Page text extracted from the items:
———
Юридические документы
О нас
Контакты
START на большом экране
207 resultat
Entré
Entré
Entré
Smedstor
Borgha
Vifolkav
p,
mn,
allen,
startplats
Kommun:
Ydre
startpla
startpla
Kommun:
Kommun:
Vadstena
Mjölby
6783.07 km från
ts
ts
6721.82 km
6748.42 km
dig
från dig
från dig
———
▶ **Problem to work on**
Copy every line of page text from the items above, keeping each line unchanged and in its original order.

▶ **Finished exercise**
Юридические документы
О нас
Контакты
START на большом экране
207 resultat
Entré
Entré
Entré
Smedstor
Borgha
Vifolkav
p,
mn,
allen,
startplats
Kommun:
Ydre
startpla
startpla
Kommun:
Kommun:
Vadstena
Mjölby
6783.07 km från
ts
ts
6721.82 km
6748.42 km
dig
från dig
från dig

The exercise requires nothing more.